In another account, when Achilias cut off the harbor, Caesar had to leave the safety of the palace to defend his ships. As the enemies battled across the port, their arsenals set ships ablaze and this destruction spread to the library.
In either case, the Great Library was not completely destroyed. Experts point out that its location was too far from the harbor, and much later texts refer to the Great Library as being intact.
Warehouses near the harbor contained manuscript copies awaiting export, and itis more likely that these documents were destroyed, than the Great Library.
The destruction of the Great Library may have been due to a number of fires over the ages. Its end was probably closer to the 4th century CE when the Christian Emperor Theodosius I ordered the closure of all pagan temples.
While some documents survived after being moved away, it remains unclear just what knowledge may have been lost.
Where there are accounts of Achillas being in control of the battle against Caesar, it appears that instead Cleopatra's sister, siding with her brother, had him killed and put her ally Ganymedes in his place. Ganymedes proved a valuable tactician for the Egyptian side. It was his idea to cut Caesar's access to the harbor thus trapping Caesar at the palace.
During the time of Ptolemy I, canals had been dug throughout Alexandria to provide fresh water. Ganymedes had his men take control of these canals. After isolating their own water supply, he had his men pour salt water into the canals and cisterns that lead to Caesar's camp.
Panic erupted in Caesar's men. They wouldn't last long without fresh water. Recognizing that the porous limestone could help them, Caesar and his men dug wells to restore their water supply.
Days later, the 37th Legion, comprised of Pompey's soldiers, arrived by ship. Unable to come ashore due to the winds, Caesar risked going out to meet them on the peninsula, Cape Chersonese.
When the enemy learned Caesar's location, they rushed to intercept.
Despite an obvious advantage for the Alexandrians, Caesar, with a Rhodian ship full of skillful sailors, emerged victorious.
With help from the allied ships, Caesar's victory enabled him to push the Egyptians back and secure the Lighthouse.

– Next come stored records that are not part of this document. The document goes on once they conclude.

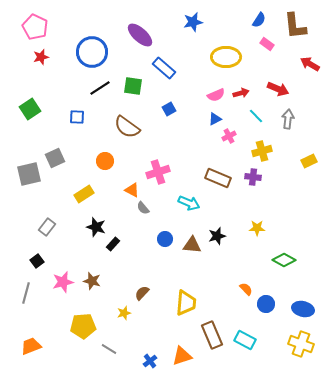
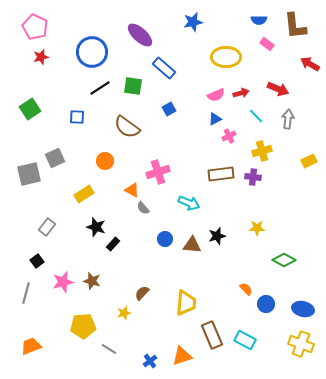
blue semicircle at (259, 20): rotated 56 degrees clockwise
brown rectangle at (218, 178): moved 3 px right, 4 px up; rotated 30 degrees counterclockwise
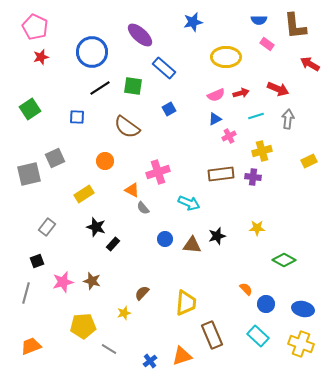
cyan line at (256, 116): rotated 63 degrees counterclockwise
black square at (37, 261): rotated 16 degrees clockwise
cyan rectangle at (245, 340): moved 13 px right, 4 px up; rotated 15 degrees clockwise
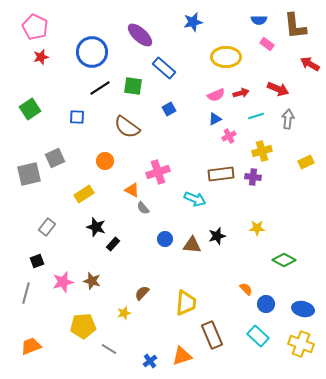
yellow rectangle at (309, 161): moved 3 px left, 1 px down
cyan arrow at (189, 203): moved 6 px right, 4 px up
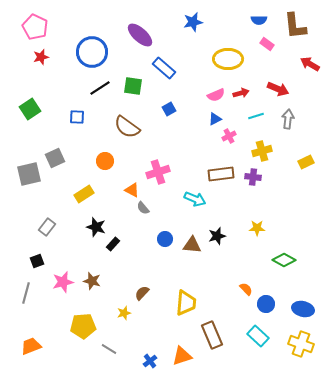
yellow ellipse at (226, 57): moved 2 px right, 2 px down
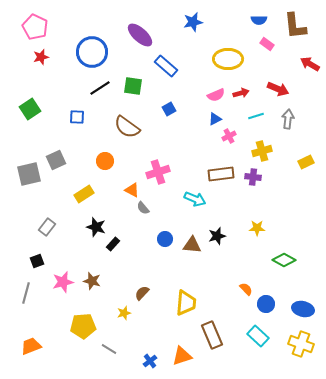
blue rectangle at (164, 68): moved 2 px right, 2 px up
gray square at (55, 158): moved 1 px right, 2 px down
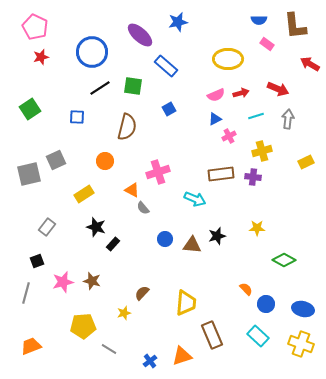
blue star at (193, 22): moved 15 px left
brown semicircle at (127, 127): rotated 112 degrees counterclockwise
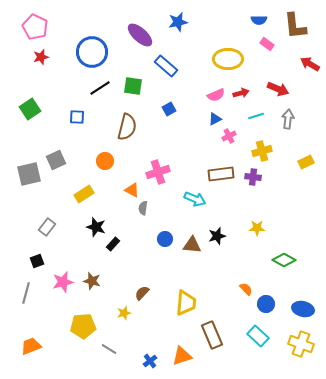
gray semicircle at (143, 208): rotated 48 degrees clockwise
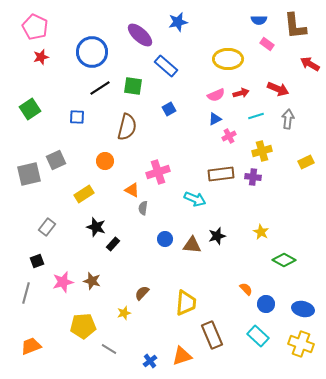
yellow star at (257, 228): moved 4 px right, 4 px down; rotated 28 degrees clockwise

Gaining control of Pharos island sent the Alexandrians into the sea and swimming back to the city.
However, Caesar's fortification of the island didn't last long.
The enemy regrouped and were set to storm the island.

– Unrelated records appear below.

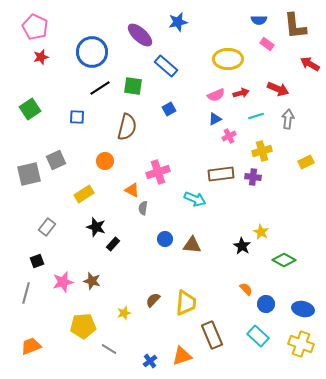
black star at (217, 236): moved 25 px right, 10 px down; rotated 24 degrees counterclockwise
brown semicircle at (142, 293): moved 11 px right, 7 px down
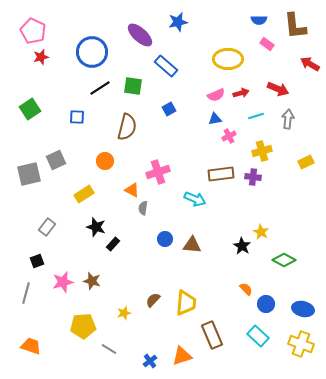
pink pentagon at (35, 27): moved 2 px left, 4 px down
blue triangle at (215, 119): rotated 16 degrees clockwise
orange trapezoid at (31, 346): rotated 40 degrees clockwise
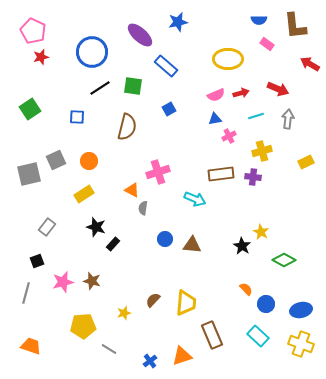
orange circle at (105, 161): moved 16 px left
blue ellipse at (303, 309): moved 2 px left, 1 px down; rotated 25 degrees counterclockwise
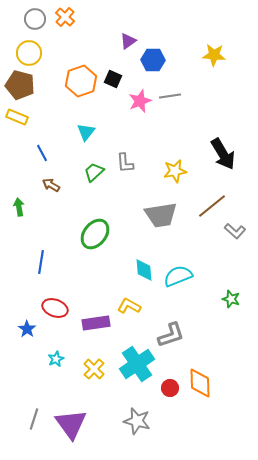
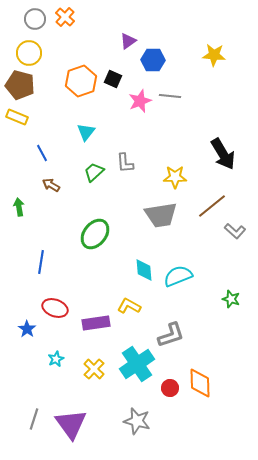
gray line at (170, 96): rotated 15 degrees clockwise
yellow star at (175, 171): moved 6 px down; rotated 10 degrees clockwise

Panic-stricken, in spite of Caesar's encouragement, many of his men then fled their posts either by ship or jumping into the sea.
Caesar attempted to retreat, but Port Eunostos' harbor was overrun with enemy ships preventing escape.
Reportedly, Caesar gathered his papers and leapt overboard in an attempt to swim to an allied ship farther out.
Historian Cassius Dio claimed that Caesar would've drowned if he hadn't been able to remove his purple garment. Still, he managed to swim the distance and survive.
The Alexandrians recovered the cloak and used it as a trophy to commemorate the Roman debacle.
Unhappy with Ganymedes and wanting their king restored, the Alexandrians approached Caesar with a compromise. Caesar agreed to release Ptolemy XIII, after entreating him to spare the kingdom and remain loyal to Rome. Once freed, however, the king defied the agreement and continued the war.
By this time, a faithful ally of Caesar's, Mithridates, arrived in Egypt, clashing with Ptolemy's troops at Pelusium.
Outnumbering the enemy, Mithridates secured the region between Pelusium and Alexandria.
Ptolemy, warned of Caesar's ally marching on Alexandria, sent his troops to prevent passage over the river.
Mithridates warned Caesar in time, and the two groups confronted the armies of Ptolemy in the Delta.
In the Battle of the Nile, the Romans gained the upper hand, sending the Egyptians fleeing.
In the tumult and panic, King Ptolemy XIII drowned in the Nile.
After the siege ended, Cleopatra VIl married her younger brother, Ptolemy XIV, enabling her to reign over Egypt until 30 BCE.
Under her rule, Alexandria settled into its position within the Roman Empire, and eventually surpassed Athens as one of the most important cities in the Roman Empire.
Julius Caesar remained in Egypt for a short time. He and Cleopatra would later have a son, named Caesarion.